ISSN : 2266-6060

Did you see that?


We were having a pretty passionate discussion, though I can’t remember the matter. We were walking at a good pace: we were supposed to meet with another guy in a restaurant a few blocks away and we were a bit late. But suddenly my friend stopped. Wow, did you see that? He was staring at a white van, covered with tags. Hmm. Yeah? I started looking at it, tried to find the thing I was supposed to recognize. A real unusual thing, noticeable enough to make us stop despite being late. I began to read the inscriptions on the van, looking for clues. Two were quite legible and gave me a first idea of the importance of the piece. Vep and 156. I wasn’t a real connoisseur, but I still knew it was huge crews. Then I managed to decipher a first name, and a second. I slowly nodded. Two parisian legends, exposed in this 6th arrondissement street. While we walked to the restaurant, I thought of the recent exhibitions in Paris. In none of them we could have found a nice van like this one.

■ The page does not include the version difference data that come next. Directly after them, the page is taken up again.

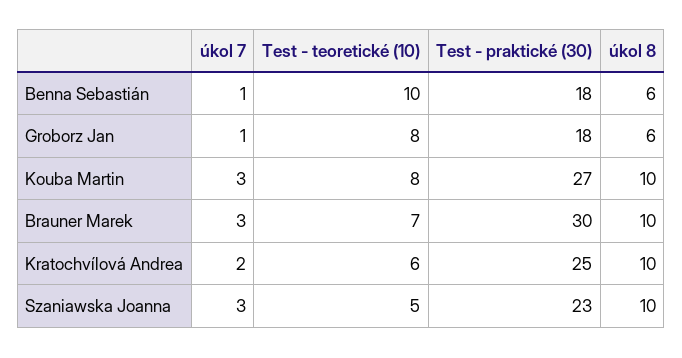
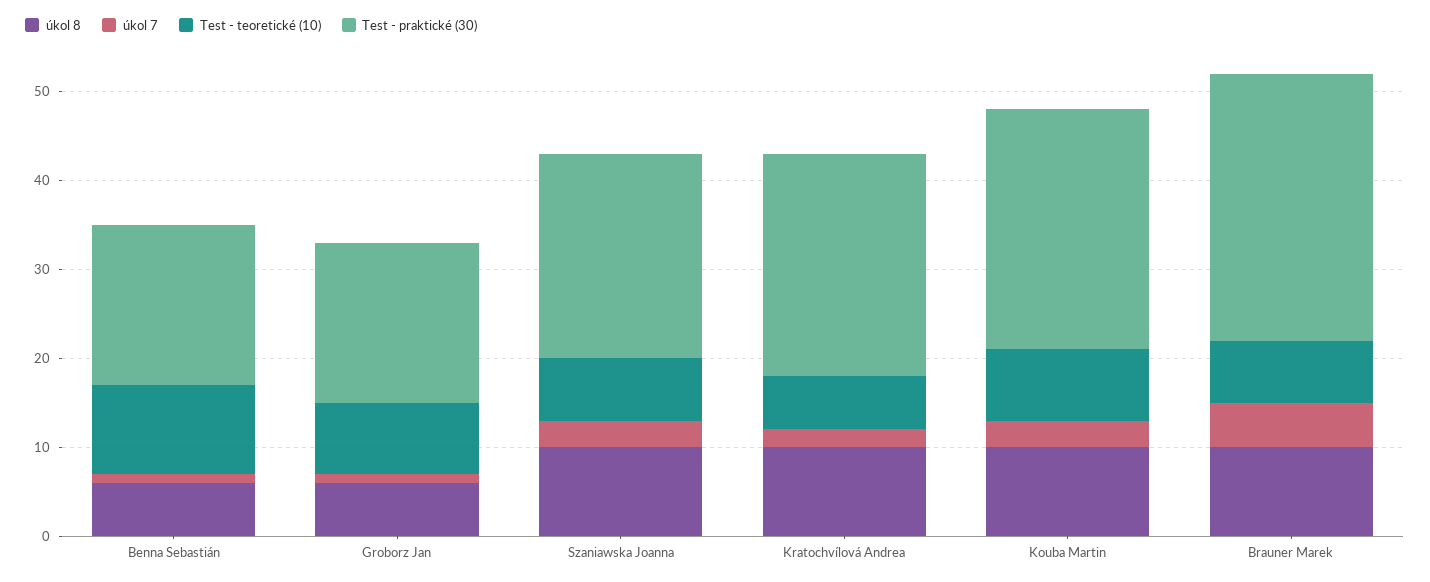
úkol 7, Brauner Marek: 3 -> 5
Test - teoretické (10), Szaniawska Joanna: 5 -> 7

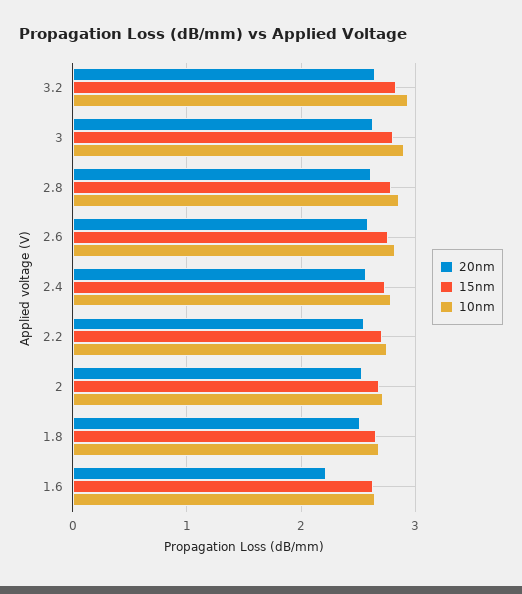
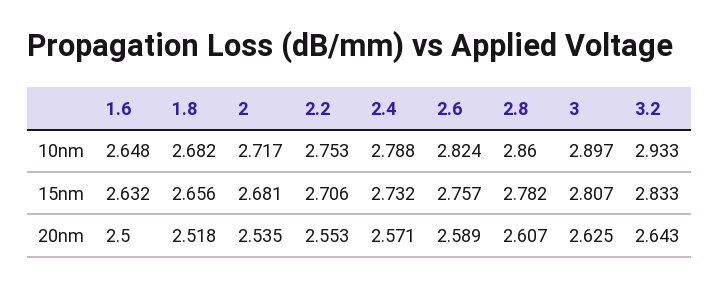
20nm, 1.6: 2.2 -> 2.5

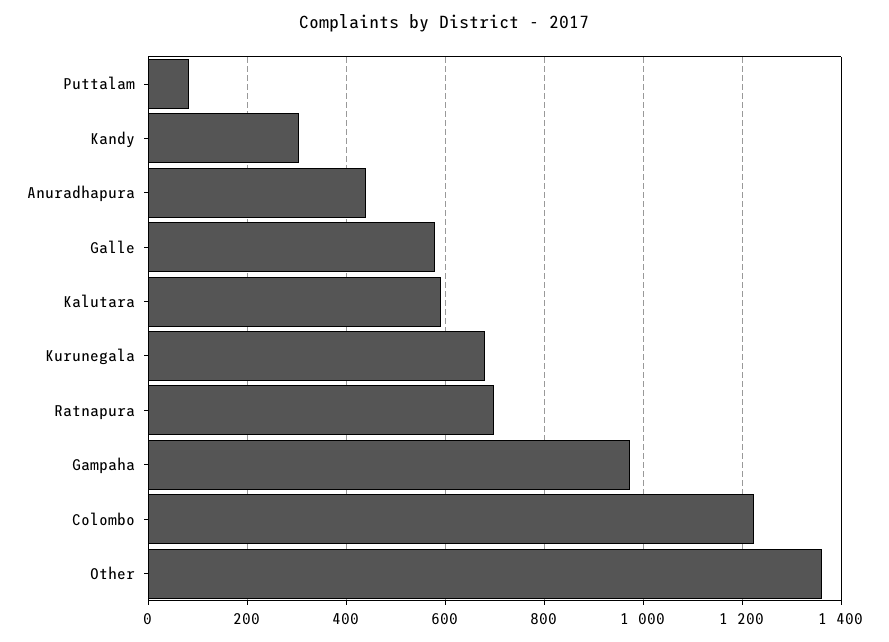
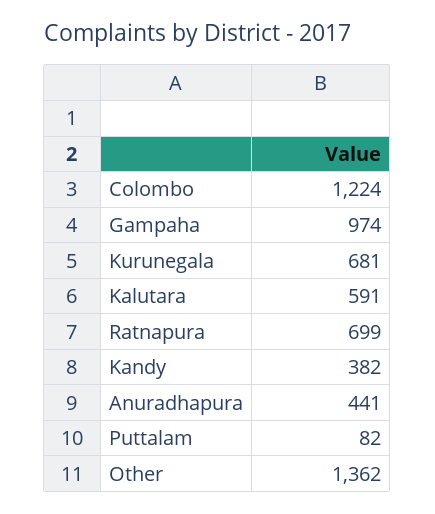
Kandy: 300 -> 382
Galle: 580 -> none

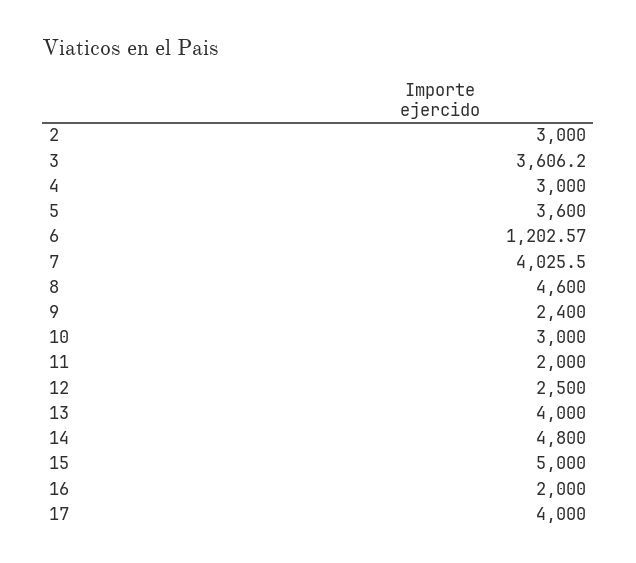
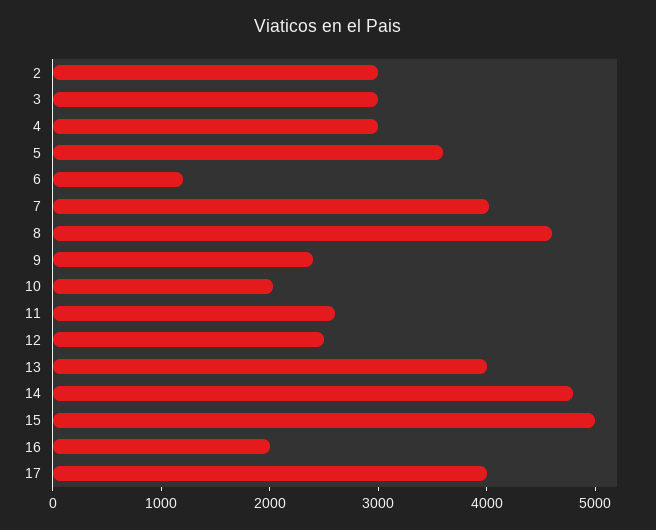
3: 3606.2 -> 3000
10: 3000 -> 2000
11: 2000 -> 2600

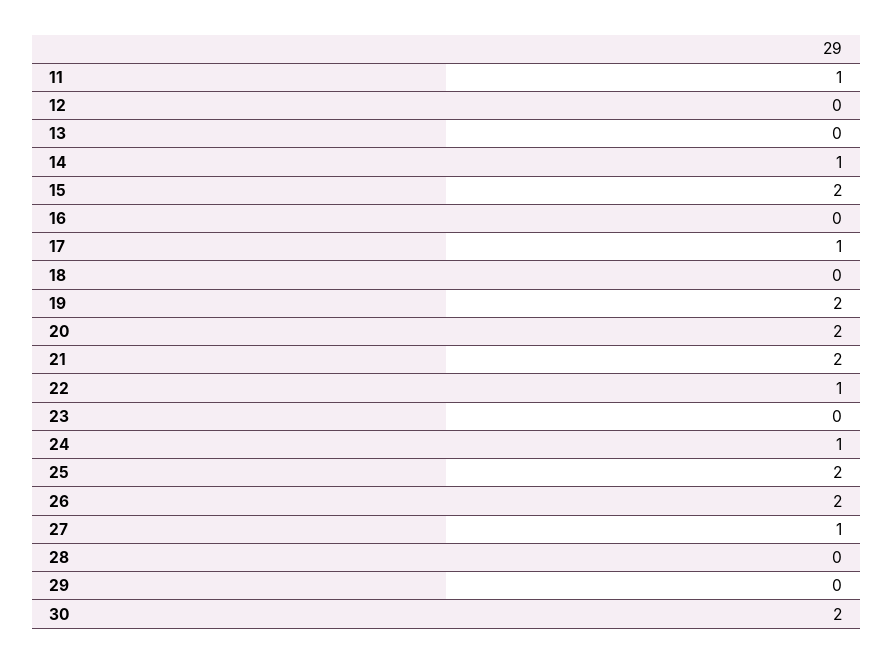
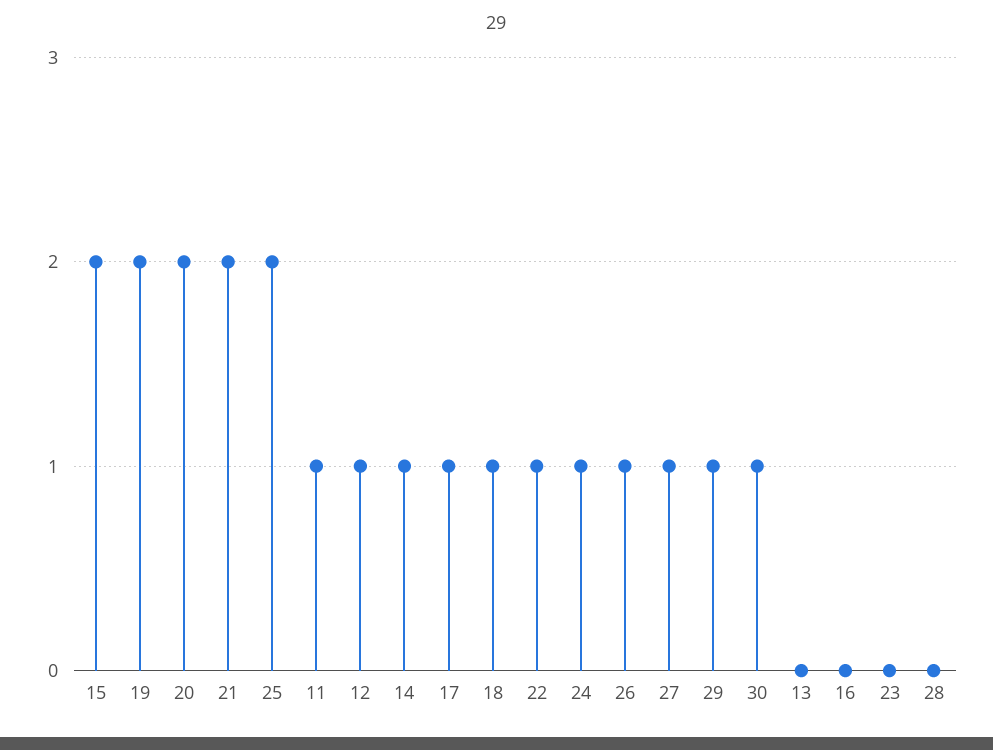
12: 0 -> 1
18: 0 -> 1
26: 2 -> 1
29: 0 -> 1
30: 2 -> 1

I also thought of the notions of encounter and performativity (theorizing all day long, that’s one of the problems with scriptopolians). I realized how multiple the world we’re living in is. For most of the people walking in that street the van remained unnoticeable, almost invisible. For some of them, it was even an object of disgust, polluting the neighborhood. For us it was a blessing, a small enlightenment of a pretty ugly part of the city. Thus, each of these encounters between the tags and passers-by created a specific version of the street, sometimes even articulating personal stories. But, remembering how difficult it had been for me to read these tags, and especially the most important one, I realized that things were a bit more complicated: I had been transformed too. Reshaped by the interpellation of my friend and my effort to recognize the two names. Before that, I was among the unnoticing ones. After, I had become one of the knowers.